Der Fußball verbindet
Autor: Diana Fuchs
Kitzingen, Dienstag, 18. August 2015
Der besondere Tischkicker: In der Werkstatt der Barmherzigen Brüder in Gremsdorf entwickeln und bauen Behinderte und nicht Behinderte Kicker-Tische mit dem echten Kick. Zur Fußball-WM 2006 fertigten sie den längsten Kicker der Welt.
Was hat der G7-Gipfel mit Manuel Neuer zu tun? Und was hat ein Würzburger Autoantriebs-Spezialist mit Gorbatschow gemeinsam? Die Antwort verblüfft: Jemand hat sie alle auf dem Kieker – äh, nein: auf dem Kicker.
Jener „Jemand“ kommt aus Gremsdorf, einer kleinen Gemeinde bei Höchstadt, am Rand der Fränkischen Schweiz. Genau genommen handelt es sich nicht um einen einzelnen Menschen, sondern um eine ganze Gruppe: die „Barmherzigen Brüder“. Auf dem Areal der weltweit aktiven Ordensbrüder leben und arbeiten heute in Gremsdorf 280 Frauen und Männer mit einer geistigen und/oder psychischen Behinderung. Unter weltlicher Führung arbeiten sie zum Beispiel in der Benedikt-Menni-Werkstatt, in der berufliche und soziale Integration groß geschrieben wird. Hier haben Behinderte und Nichtbehinderte eine einmalige Idee in die Tat umgesetzt.
Vor gut 15 Jahren fertigten sie den ersten individuellen Kickertisch an. Mittlerweile sind sie Spezialisten auf dem Gebiet und besetzen eine Marktnische.
„In der Schreinerei war gerade mal ein bisschen Luft. Das heißt, es blieb Zeit, etwas für den Eigenbedarf zu entwickeln“, erinnert sich Werkstattleiter Detlev Troll an die Zeit um die Jahrtausendwende. Schon damals arbeiteten einige Fußballfans in der Werkstatt. „Tja, so ist es zum Bau unseres ersten Kickers gekommen.“
Seither wird ebenso professionell wie leidenschaftlich gesägt, gehobelt, gefräst, gebohrt, geschliffen und lackiert. Langeweile hat keine Chance, denn: Fußballtisch ist nicht gleich Fußballtisch. „Wir haben unsere Turnier- und Gaudi-Kicker immer weiter entwickelt, optimiert und auf die persönlichen Wünsche der Kunden abgestimmt.
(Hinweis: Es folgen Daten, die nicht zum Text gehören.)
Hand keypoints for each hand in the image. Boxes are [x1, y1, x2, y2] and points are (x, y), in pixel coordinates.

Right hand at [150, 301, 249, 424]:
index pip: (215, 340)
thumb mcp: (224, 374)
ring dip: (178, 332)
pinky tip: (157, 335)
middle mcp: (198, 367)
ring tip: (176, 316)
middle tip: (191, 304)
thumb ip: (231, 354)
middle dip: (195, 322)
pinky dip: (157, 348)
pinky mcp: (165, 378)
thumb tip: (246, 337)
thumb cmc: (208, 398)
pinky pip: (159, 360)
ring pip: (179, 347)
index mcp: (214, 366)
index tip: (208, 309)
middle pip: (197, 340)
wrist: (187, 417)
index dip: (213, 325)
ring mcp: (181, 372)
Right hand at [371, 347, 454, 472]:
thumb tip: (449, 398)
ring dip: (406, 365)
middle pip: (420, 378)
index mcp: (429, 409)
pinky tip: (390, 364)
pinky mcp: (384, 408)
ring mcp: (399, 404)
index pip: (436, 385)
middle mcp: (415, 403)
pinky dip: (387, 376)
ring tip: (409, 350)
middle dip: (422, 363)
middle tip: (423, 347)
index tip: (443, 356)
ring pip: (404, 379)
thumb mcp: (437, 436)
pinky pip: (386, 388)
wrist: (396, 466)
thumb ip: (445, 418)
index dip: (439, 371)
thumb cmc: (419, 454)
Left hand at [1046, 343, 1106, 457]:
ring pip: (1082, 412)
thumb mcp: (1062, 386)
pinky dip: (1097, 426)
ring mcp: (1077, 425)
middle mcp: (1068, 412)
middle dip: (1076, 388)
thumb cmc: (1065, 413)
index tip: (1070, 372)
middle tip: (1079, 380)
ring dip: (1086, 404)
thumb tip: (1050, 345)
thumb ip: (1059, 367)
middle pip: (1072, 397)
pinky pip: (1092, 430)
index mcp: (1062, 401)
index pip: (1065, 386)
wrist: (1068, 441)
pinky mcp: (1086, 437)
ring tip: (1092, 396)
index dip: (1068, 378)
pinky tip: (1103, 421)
Farbe und Größe sind heute frei wählbar“, beschreibt Jörg Barth, Chef in der Eigenproduktion, die Entwicklung.
Für die Fußballweltmeisterschaft 2006 in Deutschland haben die Mitarbeiter eine exklusive Sonderedition angefertigt: den „längsten Kicker der Welt“. 40 Spieler konnten an dem Tisch mit einer Gesamtlänge von 12,26 Metern zusammen kickern. „Wir sind sehr stolz darauf, dass wir damit einen Eintrag ins Guinness-Buch der Weltrekorde bekommen haben“, erinnert sich Troll.
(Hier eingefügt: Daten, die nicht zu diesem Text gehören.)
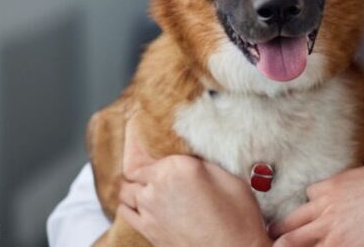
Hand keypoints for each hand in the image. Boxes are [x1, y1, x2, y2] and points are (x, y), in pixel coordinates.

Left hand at [116, 119, 270, 246]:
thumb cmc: (237, 217)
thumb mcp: (227, 177)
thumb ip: (201, 163)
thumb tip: (189, 157)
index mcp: (177, 168)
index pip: (144, 151)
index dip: (138, 143)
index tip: (137, 131)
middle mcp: (157, 188)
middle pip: (133, 171)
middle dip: (138, 163)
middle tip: (144, 156)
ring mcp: (150, 212)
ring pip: (126, 192)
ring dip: (133, 184)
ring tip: (143, 179)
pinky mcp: (149, 232)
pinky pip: (126, 213)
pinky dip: (128, 204)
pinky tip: (137, 201)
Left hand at [270, 158, 363, 246]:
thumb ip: (352, 187)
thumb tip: (349, 195)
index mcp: (334, 187)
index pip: (303, 205)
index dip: (303, 219)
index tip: (301, 231)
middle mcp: (329, 210)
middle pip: (289, 231)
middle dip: (283, 241)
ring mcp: (337, 233)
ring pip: (296, 246)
Den Durchbruch auf dem Markt haben „die Barmherzigen“ geschafft, als sie den ersten Kicker mit Original-Unterschriften von „Very Important Persons“, berühmten Leuten also, hergestellt haben. „Wir haben die Autogramme von Putin, Schröder und Gorbatschow verewigt.“ Auch viele Fußballgrößen haben gern den Edding in die Hand genommen, damit ihr persönlicher Schriftzug einen Kickertisch zieren kann. Franz Beckenbauer etwa, Manuel Neuer und ganze Bundesliga-Teams, darunter auch der FCB und der FCN. Beim jüngsten G7-Gipfel im Allgäu haben die „Barmherzigen“ das Medienzentrum und das Schloss Elmau mit sieben Kickern ausgestattet, die das G7-Logo zierte.